Problem to solve: Restate the records that follow word for word; no pictures should appear.

[Records excerpted from a collection]
════════
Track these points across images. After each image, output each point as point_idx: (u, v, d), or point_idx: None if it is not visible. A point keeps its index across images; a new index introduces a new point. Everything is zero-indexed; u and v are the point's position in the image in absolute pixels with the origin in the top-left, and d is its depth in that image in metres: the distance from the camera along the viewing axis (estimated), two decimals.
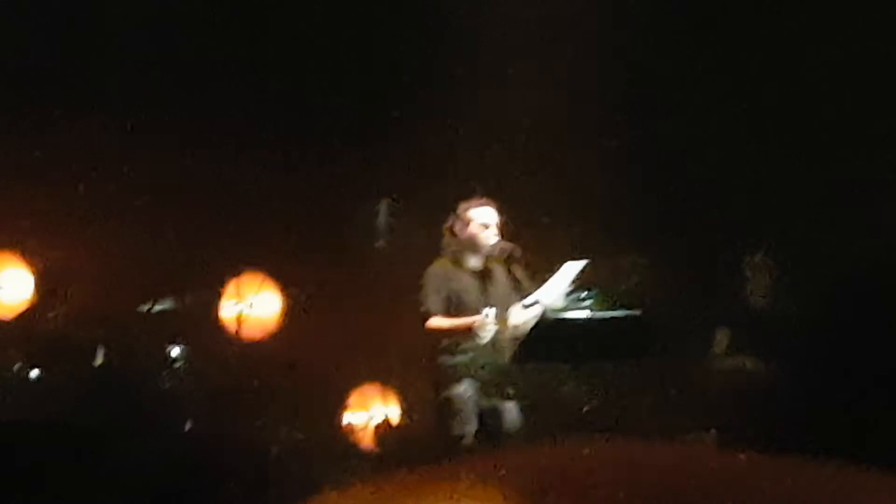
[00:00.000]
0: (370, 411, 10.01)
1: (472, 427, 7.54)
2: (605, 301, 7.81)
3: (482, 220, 7.70)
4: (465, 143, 10.01)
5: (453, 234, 7.73)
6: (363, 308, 10.03)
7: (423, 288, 7.67)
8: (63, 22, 9.86)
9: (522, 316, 7.68)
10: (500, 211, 7.78)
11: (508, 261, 7.67)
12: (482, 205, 7.74)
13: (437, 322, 7.59)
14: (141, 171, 9.79)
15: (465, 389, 7.55)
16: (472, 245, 7.71)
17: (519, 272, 7.60)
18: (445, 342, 7.60)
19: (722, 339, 8.85)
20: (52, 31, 9.83)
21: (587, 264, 7.69)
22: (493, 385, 7.61)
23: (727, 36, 9.77)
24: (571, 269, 7.67)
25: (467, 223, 7.71)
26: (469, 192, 7.87)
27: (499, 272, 7.74)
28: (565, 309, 7.57)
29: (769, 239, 9.01)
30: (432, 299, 7.61)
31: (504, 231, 7.75)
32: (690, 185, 9.96)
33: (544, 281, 7.71)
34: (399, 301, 8.77)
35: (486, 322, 7.48)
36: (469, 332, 7.53)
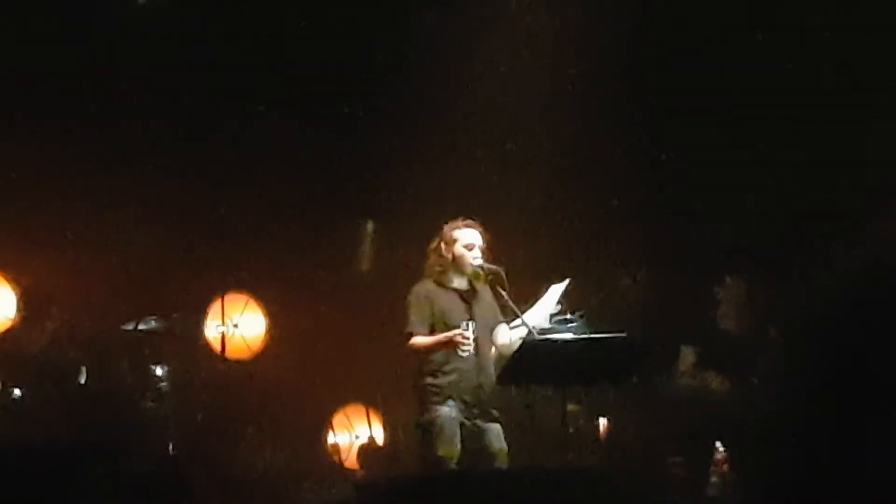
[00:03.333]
0: (354, 432, 9.99)
1: (455, 448, 7.52)
2: (590, 323, 7.81)
3: (467, 241, 7.70)
4: (450, 165, 10.02)
5: (438, 254, 7.73)
6: (347, 329, 10.03)
7: (407, 308, 7.66)
8: (50, 36, 9.85)
9: (507, 337, 7.68)
10: (485, 232, 7.78)
11: (493, 282, 7.67)
12: (467, 226, 7.75)
13: (419, 340, 7.58)
14: (126, 193, 9.78)
15: (449, 410, 7.54)
16: (457, 266, 7.71)
17: (503, 293, 7.59)
18: (430, 364, 7.59)
19: (688, 357, 8.86)
20: (42, 48, 9.82)
21: (570, 284, 7.70)
22: (477, 406, 7.61)
23: (714, 65, 9.80)
24: (556, 291, 7.68)
25: (452, 244, 7.71)
26: (454, 214, 7.87)
27: (483, 293, 7.74)
28: (551, 331, 7.57)
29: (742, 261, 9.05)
30: (415, 319, 7.60)
31: (488, 252, 7.75)
32: (675, 208, 9.99)
33: (529, 302, 7.71)
34: (383, 322, 8.76)
35: (465, 334, 7.47)
36: (450, 346, 7.52)
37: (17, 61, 9.57)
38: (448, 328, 7.60)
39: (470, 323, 7.54)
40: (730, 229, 9.59)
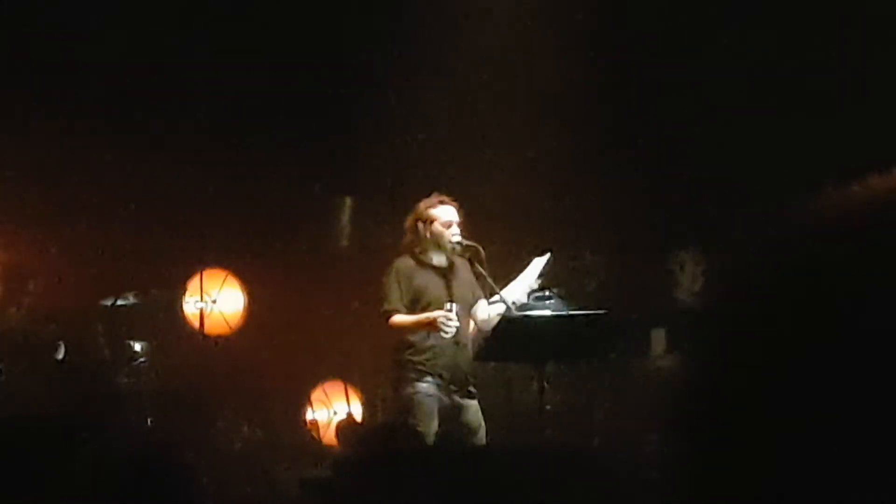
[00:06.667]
0: (332, 408, 10.00)
1: (433, 425, 7.54)
2: (568, 300, 7.83)
3: (445, 219, 7.70)
4: (428, 141, 10.01)
5: (415, 233, 7.72)
6: (326, 305, 10.03)
7: (385, 285, 7.66)
8: (25, 21, 9.81)
9: (486, 313, 7.69)
10: (463, 209, 7.78)
11: (472, 259, 7.68)
12: (443, 203, 7.74)
13: (400, 319, 7.58)
14: (102, 168, 9.76)
15: (427, 387, 7.56)
16: (436, 243, 7.71)
17: (482, 270, 7.60)
18: (408, 341, 7.60)
19: (658, 339, 8.88)
20: (17, 32, 9.77)
21: (550, 258, 7.71)
22: (455, 382, 7.62)
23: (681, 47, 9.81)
24: (536, 266, 7.69)
25: (430, 222, 7.70)
26: (432, 191, 7.87)
27: (462, 270, 7.74)
28: (529, 307, 7.58)
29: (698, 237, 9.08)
30: (395, 296, 7.60)
31: (466, 229, 7.75)
32: (643, 184, 10.01)
33: (508, 279, 7.72)
34: (362, 298, 8.76)
35: (449, 316, 7.47)
36: (432, 328, 7.51)
37: None
38: (427, 305, 7.61)
39: (454, 304, 7.52)
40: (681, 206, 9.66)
════════
Response:
Track these points across images. After each image, output each point as point_idx: (u, v, d), or point_idx: None if it is not visible. A point keeps its index across images; a new index introduces a new point. Everything is zero-indexed; u and v are the point's position in the image in absolute pixels with the origin in the top-left, and d is its depth in that image in metres: the distance from the camera along the viewing axis (estimated), two decimals.
[00:00.000]
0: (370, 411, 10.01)
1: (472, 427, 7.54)
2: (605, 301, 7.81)
3: (482, 220, 7.70)
4: (465, 143, 10.01)
5: (453, 234, 7.73)
6: (363, 308, 10.03)
7: (423, 288, 7.67)
8: (63, 22, 9.86)
9: (522, 316, 7.68)
10: (500, 211, 7.78)
11: (508, 261, 7.67)
12: (482, 205, 7.74)
13: (437, 322, 7.59)
14: (141, 171, 9.79)
15: (465, 389, 7.55)
16: (472, 245, 7.71)
17: (519, 272, 7.60)
18: (445, 342, 7.60)
19: (722, 339, 8.85)
20: (52, 31, 9.83)
21: (587, 264, 7.69)
22: (493, 385, 7.61)
23: (727, 36, 9.77)
24: (571, 269, 7.67)
25: (467, 223, 7.71)
26: (469, 192, 7.87)
27: (499, 272, 7.74)
28: (565, 309, 7.57)
29: (769, 239, 9.01)
30: (432, 299, 7.61)
31: (504, 231, 7.75)
32: (690, 185, 9.96)
33: (544, 281, 7.71)
34: (399, 301, 8.77)
35: (486, 322, 7.48)
36: (469, 332, 7.53)
[00:03.333]
0: (354, 432, 9.99)
1: (455, 448, 7.52)
2: (590, 323, 7.81)
3: (467, 241, 7.70)
4: (450, 165, 10.02)
5: (438, 254, 7.73)
6: (347, 329, 10.03)
7: (407, 308, 7.66)
8: (50, 36, 9.85)
9: (507, 337, 7.68)
10: (485, 232, 7.78)
11: (493, 282, 7.67)
12: (467, 226, 7.75)
13: (419, 340, 7.58)
14: (126, 193, 9.78)
15: (449, 410, 7.54)
16: (457, 266, 7.71)
17: (503, 293, 7.59)
18: (430, 364, 7.59)
19: (688, 357, 8.86)
20: (42, 48, 9.82)
21: (570, 284, 7.70)
22: (477, 406, 7.61)
23: (714, 65, 9.80)
24: (556, 291, 7.68)
25: (452, 244, 7.71)
26: (454, 214, 7.87)
27: (483, 293, 7.74)
28: (551, 331, 7.57)
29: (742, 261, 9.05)
30: (415, 319, 7.60)
31: (488, 252, 7.75)
32: (675, 208, 9.99)
33: (529, 302, 7.71)
34: (383, 322, 8.76)
35: (465, 334, 7.47)
36: (450, 346, 7.52)
37: (17, 61, 9.57)
38: (448, 328, 7.60)
39: (470, 323, 7.54)
40: (730, 229, 9.59)
[00:06.667]
0: (332, 408, 10.00)
1: (433, 425, 7.54)
2: (568, 300, 7.83)
3: (445, 219, 7.70)
4: (428, 141, 10.01)
5: (415, 233, 7.72)
6: (326, 305, 10.03)
7: (385, 285, 7.66)
8: (25, 21, 9.81)
9: (486, 313, 7.69)
10: (463, 209, 7.78)
11: (472, 259, 7.68)
12: (443, 203, 7.74)
13: (400, 319, 7.58)
14: (102, 168, 9.76)
15: (427, 387, 7.56)
16: (436, 243, 7.71)
17: (482, 270, 7.60)
18: (408, 341, 7.60)
19: (658, 339, 8.88)
20: (17, 32, 9.77)
21: (550, 258, 7.71)
22: (455, 382, 7.62)
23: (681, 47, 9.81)
24: (536, 266, 7.69)
25: (430, 222, 7.70)
26: (432, 191, 7.87)
27: (462, 270, 7.74)
28: (529, 307, 7.58)
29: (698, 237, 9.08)
30: (395, 296, 7.60)
31: (466, 229, 7.75)
32: (643, 184, 10.01)
33: (508, 279, 7.72)
34: (362, 298, 8.76)
35: (449, 316, 7.47)
36: (432, 328, 7.51)
37: None
38: (427, 305, 7.61)
39: (454, 304, 7.52)
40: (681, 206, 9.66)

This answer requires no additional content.